Vom Rathaus in die Zelle

Kommentar

18.01.2017 | Stand 02.12.2020, 18:46 Uhr

Die Beweislast gegen Joachim Wolbergs muss erdrückend sein. Denn die Staatsanwaltschaft dürfte es sich intensiv überlegt haben, den regierenden Oberbürgermeister einer bayerischen Großstadt quasi vom Schreibtisch weg zu verhaften.

Dem Regensburger widerfuhr gestern das im Freistaat bislang wohl einmalige Schicksal, sein Amtszimmer im malerischen Rathaus der Reichsstadt mit einer Zelle tauschen zu müssen. Mit Wolbergs landete ein in der Donaumetropole bekannter Bauunternehmer hinter Gittern.

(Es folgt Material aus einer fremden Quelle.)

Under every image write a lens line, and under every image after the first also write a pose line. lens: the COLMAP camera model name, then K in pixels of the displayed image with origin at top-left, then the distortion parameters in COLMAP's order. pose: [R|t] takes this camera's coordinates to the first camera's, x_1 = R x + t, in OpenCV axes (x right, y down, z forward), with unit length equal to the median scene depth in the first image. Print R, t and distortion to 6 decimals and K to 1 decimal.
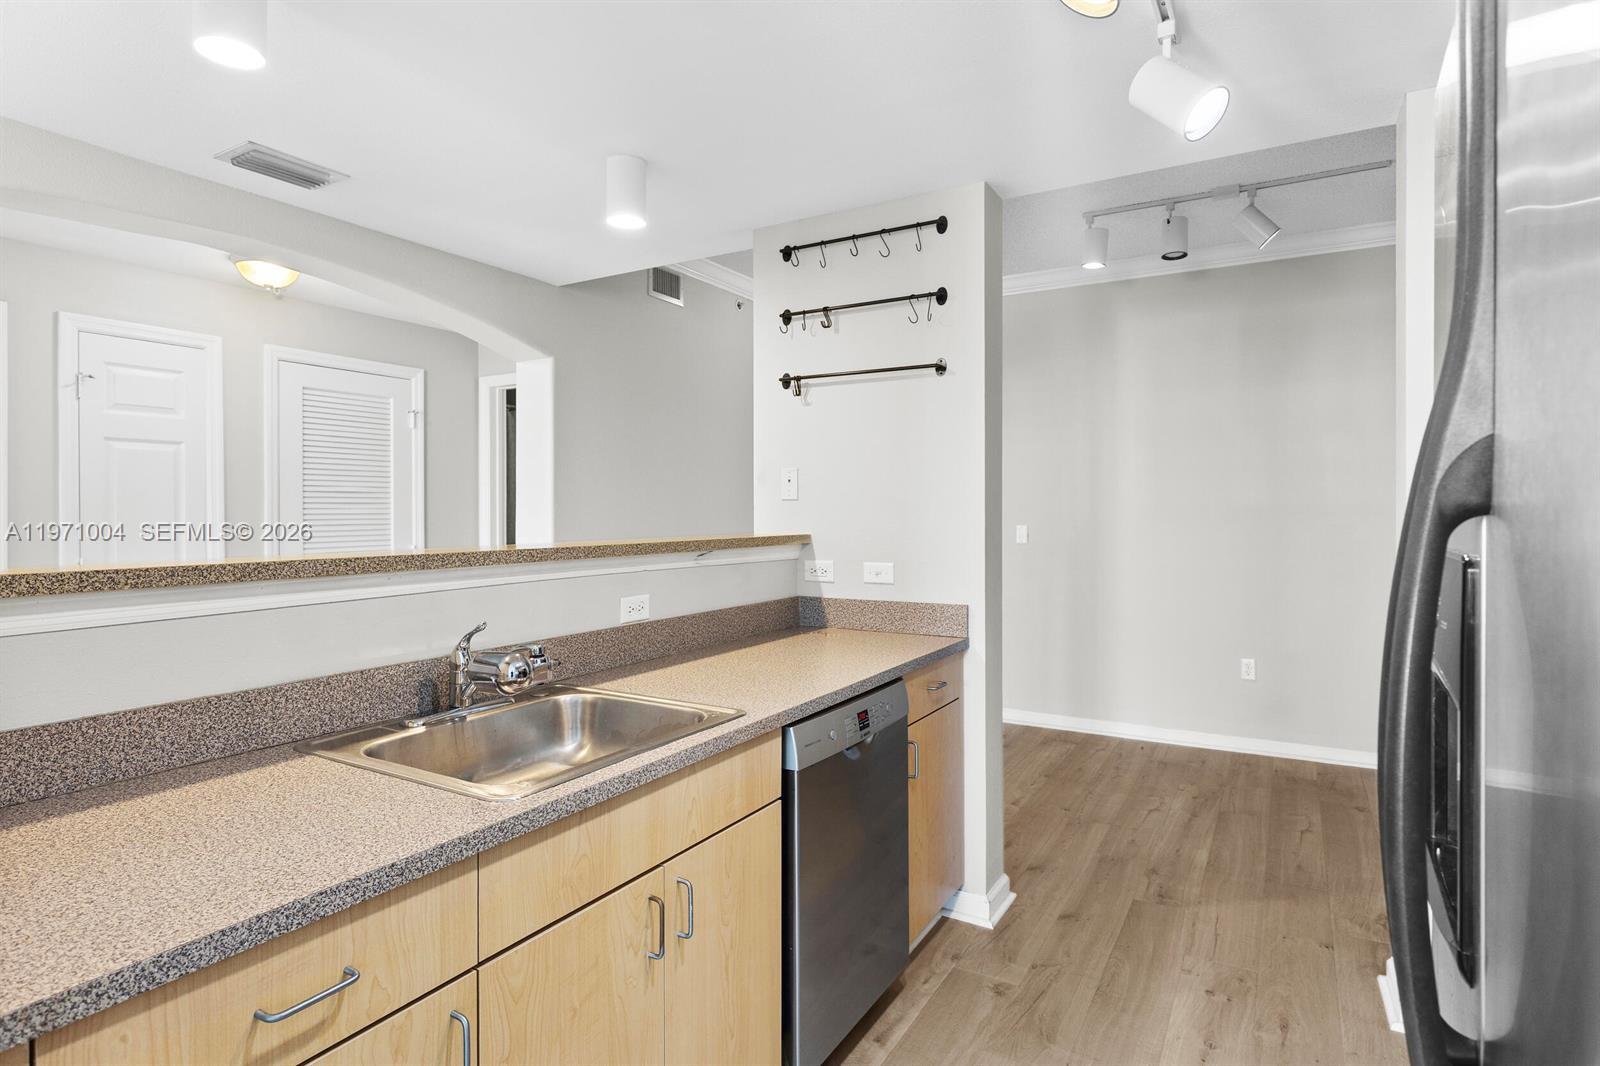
lens RADIAL K [[850.2, 0, 793.4], [0, 850.2, 515.0], [0, 0, 1]] dist [0.002840, 0.000830]
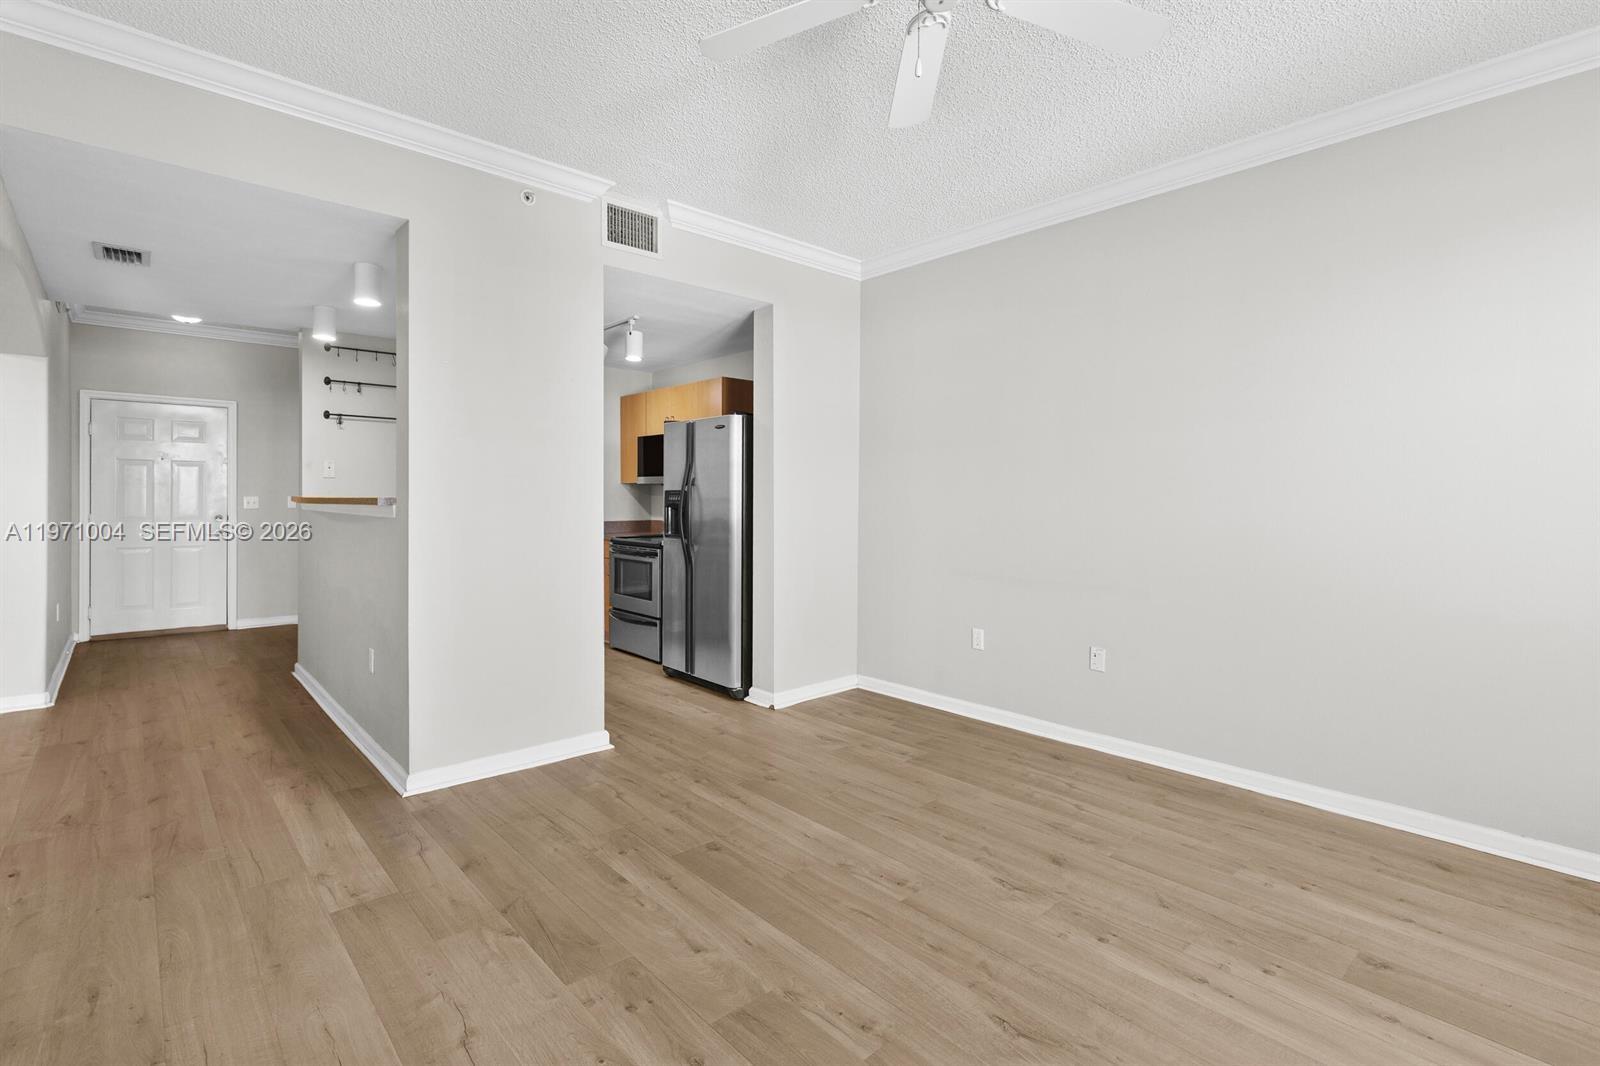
lens RADIAL K [[743.4, 0, 778.3], [0, 743.4, 501.0], [0, 0, 1]] dist [0.010207, -0.000132]
pose [[0.315238, 0.000841, 0.949012, -1.234173], [-0.001547, 0.999999, -0.000373, 0.031998], [-0.949012, -0.001351, 0.315238, -0.458320]]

Die Anklagebehörde begründet den spektakulären Schritt mit Verdunkelungsgefahr. Verwunderlich ist aber, was nach über sechs Monaten aufwendiger Ermittlungen von den Beschuldigten noch unter den Teppich gekehrt werden könnte. Doch das ist nicht die einzige Frage, welche die Regensburger Affäre um mögliche Bestechlichkeit beziehungsweise Bestechung aufwirft.

Bislang hatte Wolbergs die Amigo-Affäre mit beeindruckender Beharrlichkeit ausgesessen. Warum hat er trotz der Schwere der Anschuldigungen nicht früher einen Schlussstrich gezogen und ist zurückgetreten? War das Hybris oder vielleicht doch Unschuld?

Fest steht, dass der Oberbürgermeister vor drei Jahren einen sehr aufwendigen Wahlkampf geführt hat, wie ihn sich die chronisch klamme SPD eigentlich nicht leisten konnte. Dass noch Jahn Regensburg von unsauberen Machenschaften profitiert haben soll, entbehrt nicht einer gewissen Komik: Denn die Kicker pendeln zwischen der Dritten und Vierten Liga. Entscheidend wird sein, ob das Geld nur der SPD und dem taumelnden Traditionsverein zugeflossen ist - oder ob Wolbergs die Hand aufgehalten hat. Mit seinem Kleben am Stuhl hat er jedenfalls sich selbst, seiner Partei und der Stadt einen immensen Schaden zugefügt.